- [YOUR GOAL]:
Show every line of the entries below that contains the word "name". Only matches with the same uppercase and lowercase letters count.

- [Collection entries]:
◆ ◆ ◆
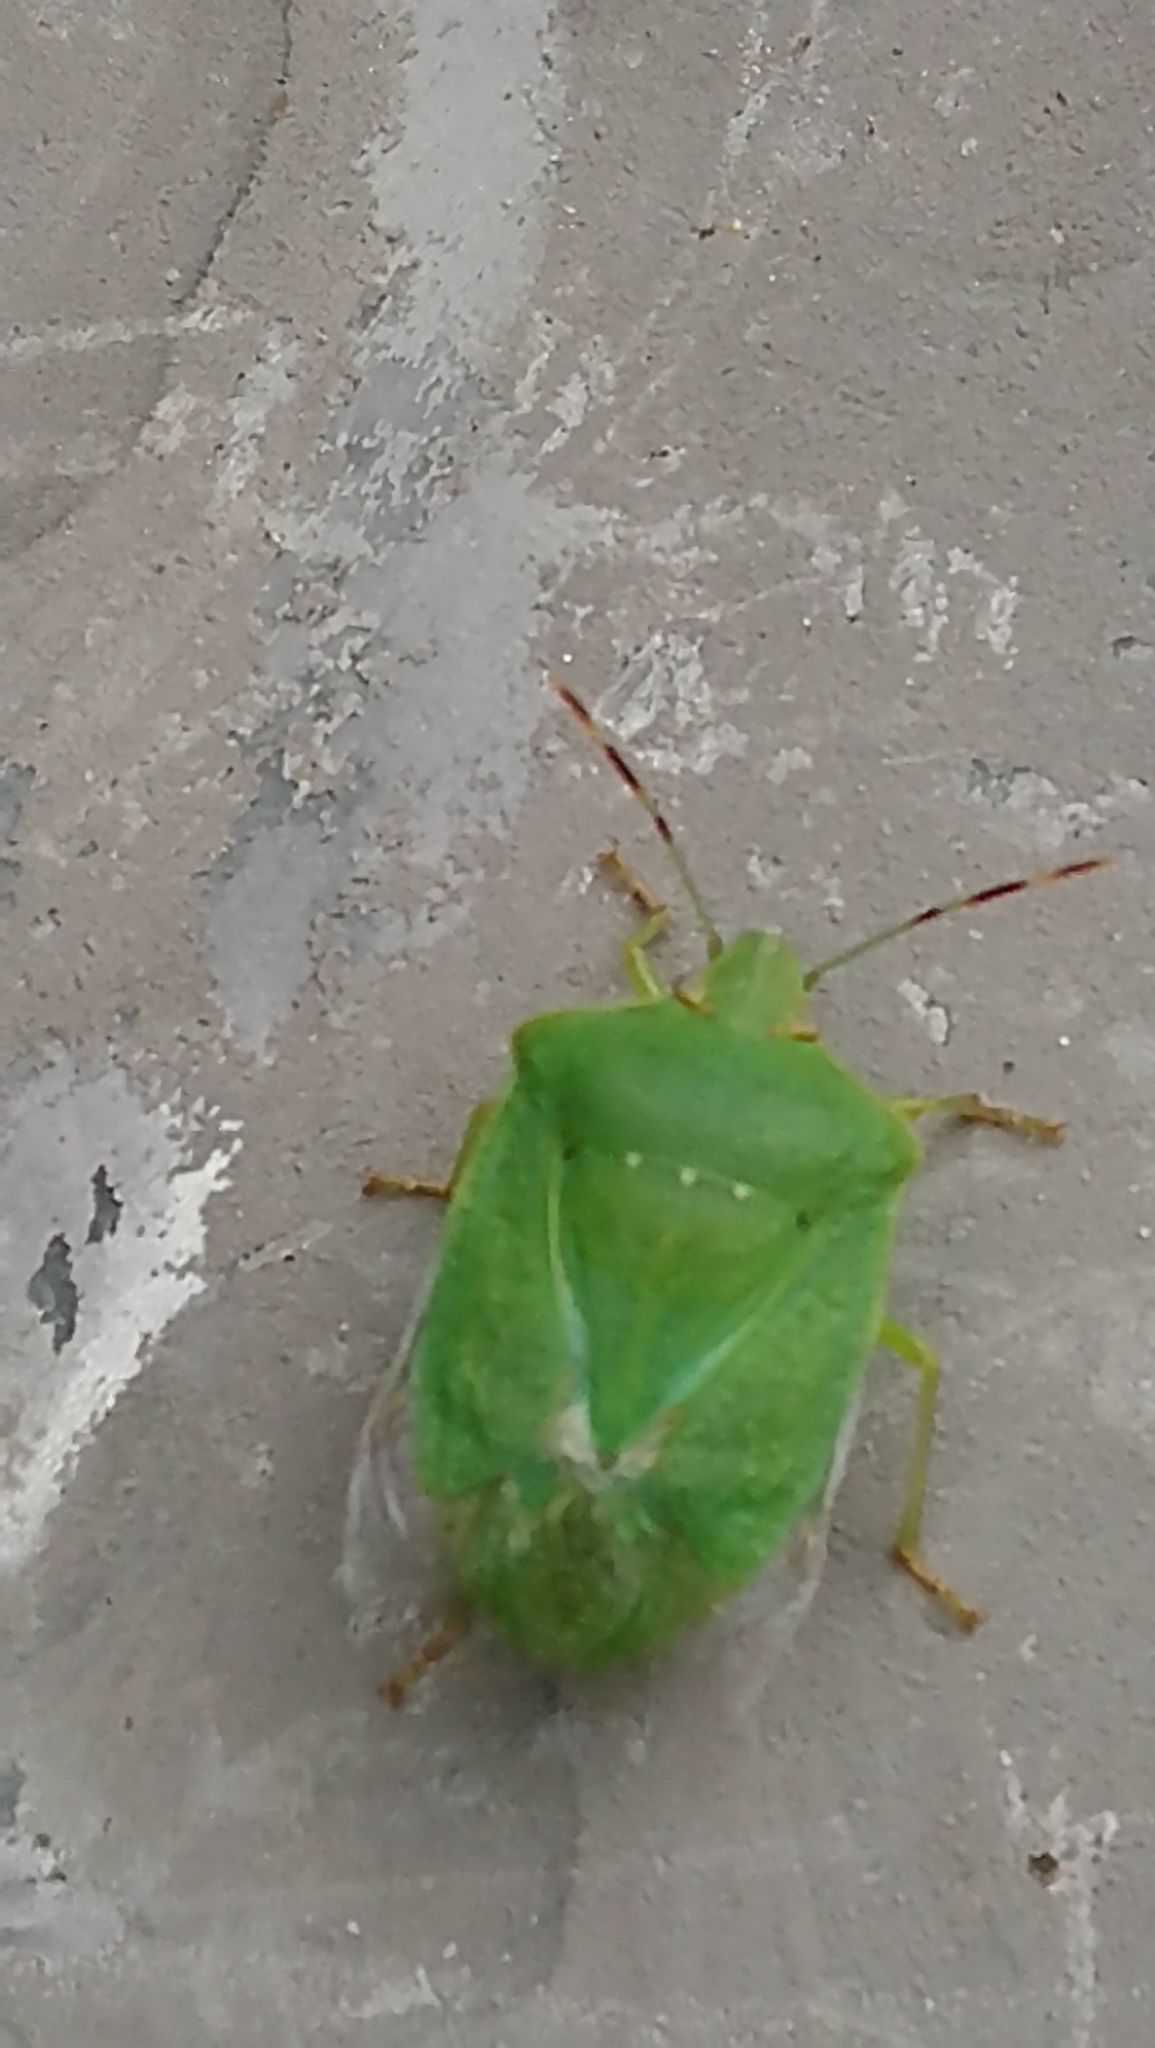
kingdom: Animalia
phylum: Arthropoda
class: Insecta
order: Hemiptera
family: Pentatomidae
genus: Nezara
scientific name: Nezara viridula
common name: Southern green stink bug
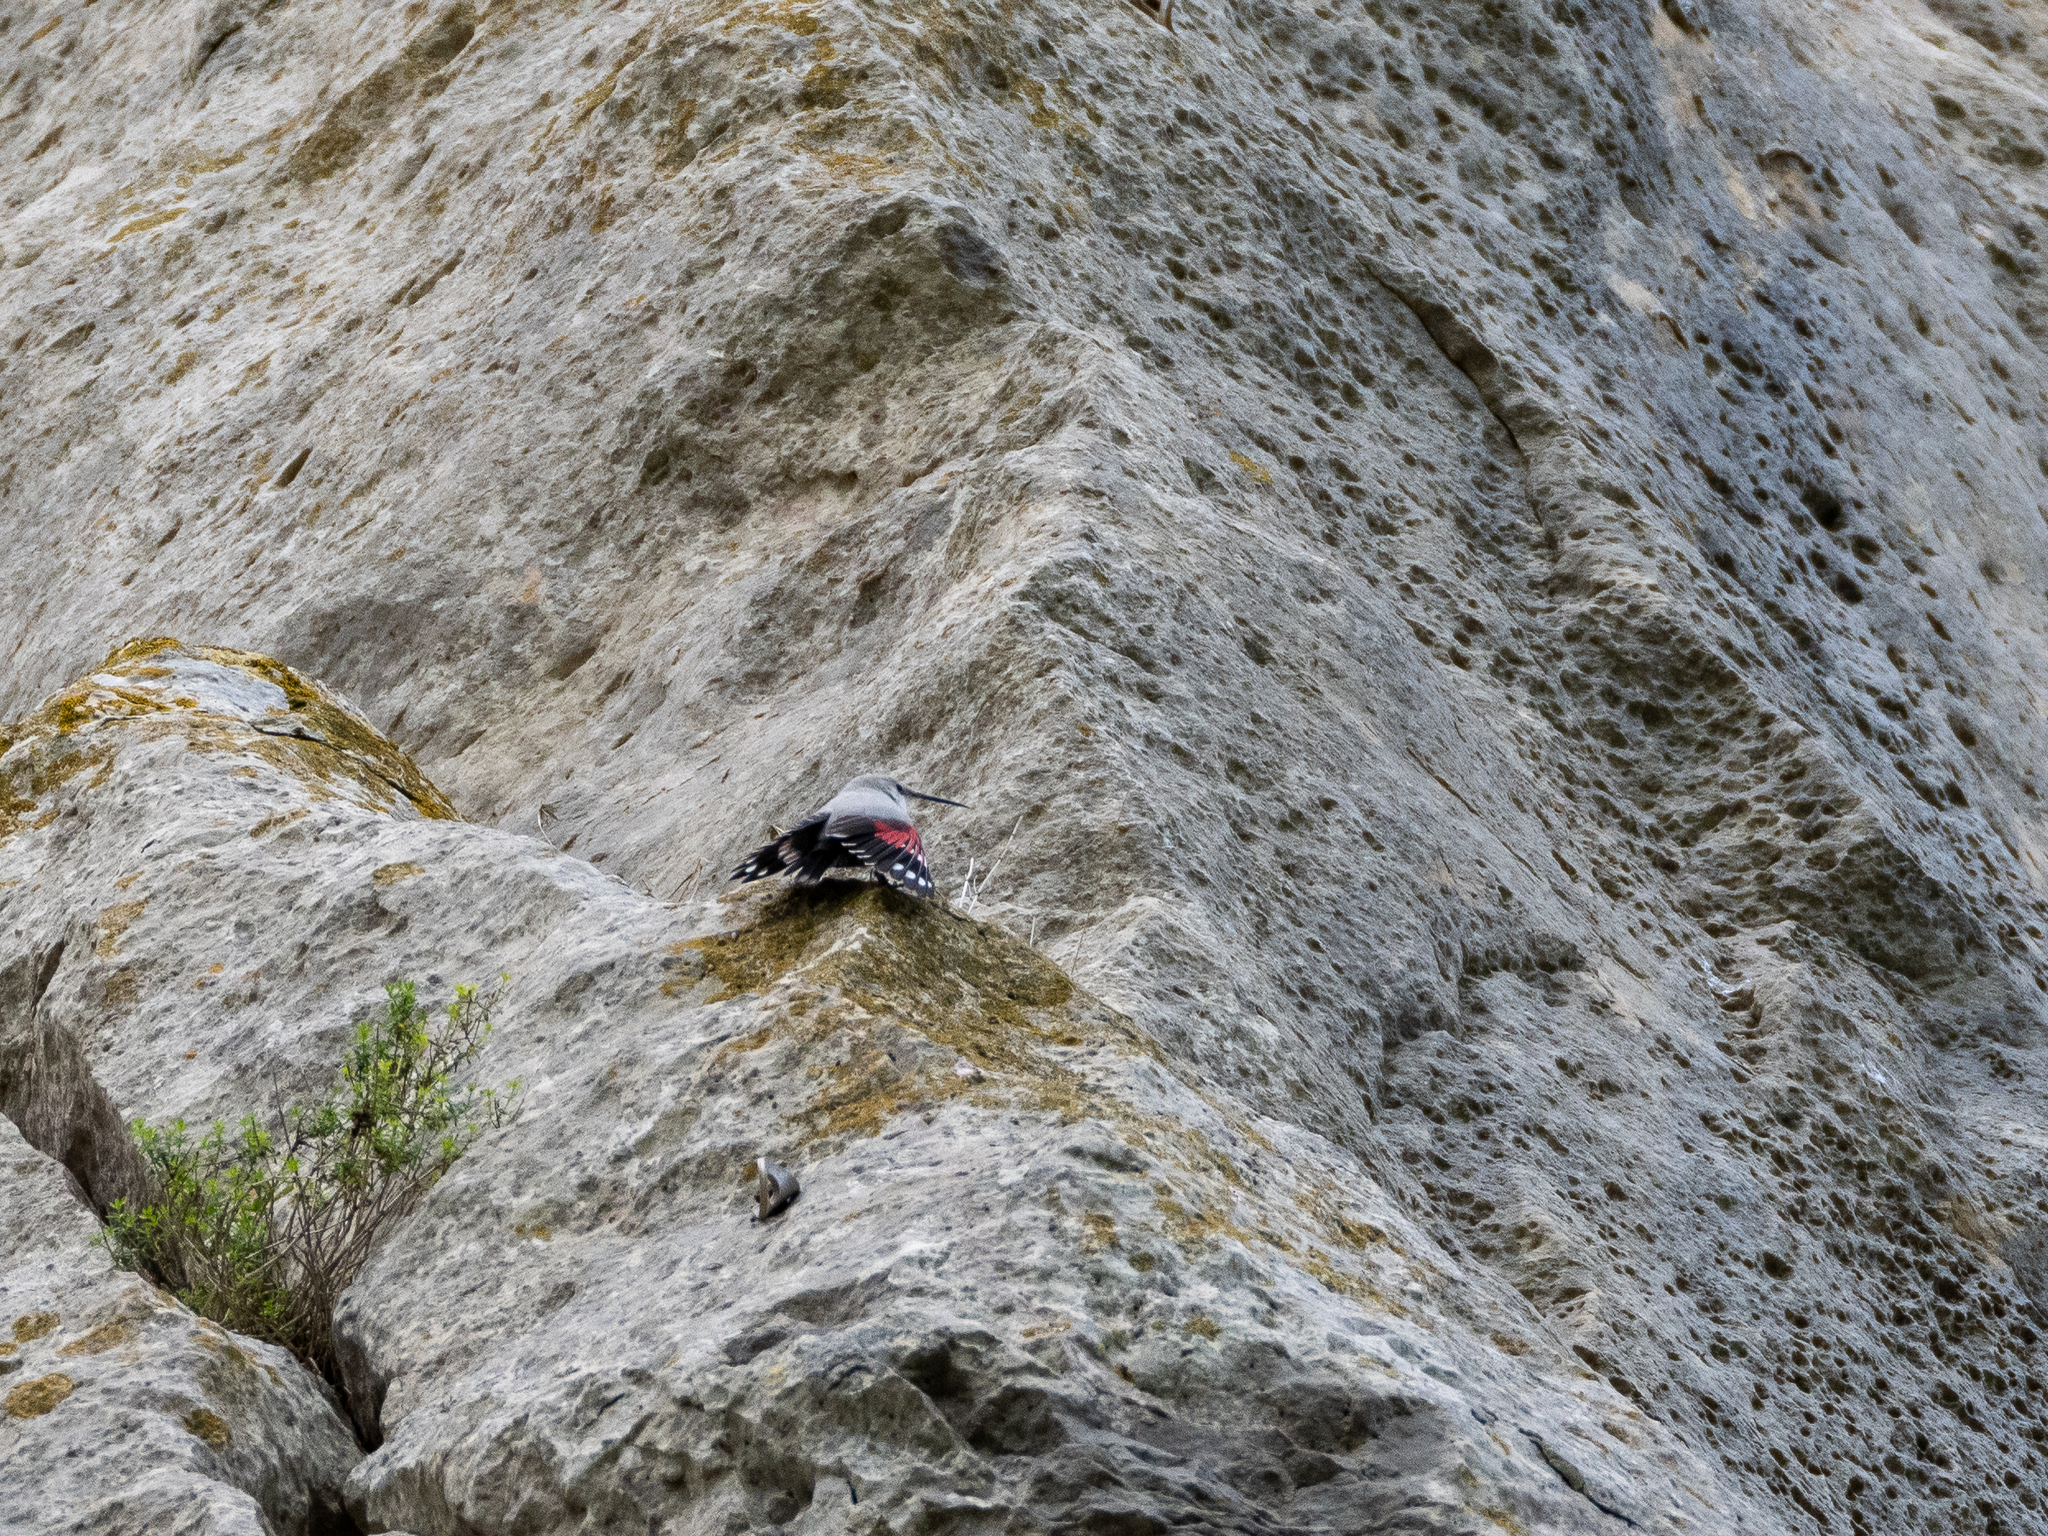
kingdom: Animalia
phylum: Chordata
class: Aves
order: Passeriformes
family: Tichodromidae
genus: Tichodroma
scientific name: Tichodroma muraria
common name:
◆ ◆ ◆
- [REPLY]:
scientific name: Nezara viridula
common name: Southern green stink bug
scientific name: Tichodroma muraria
common name:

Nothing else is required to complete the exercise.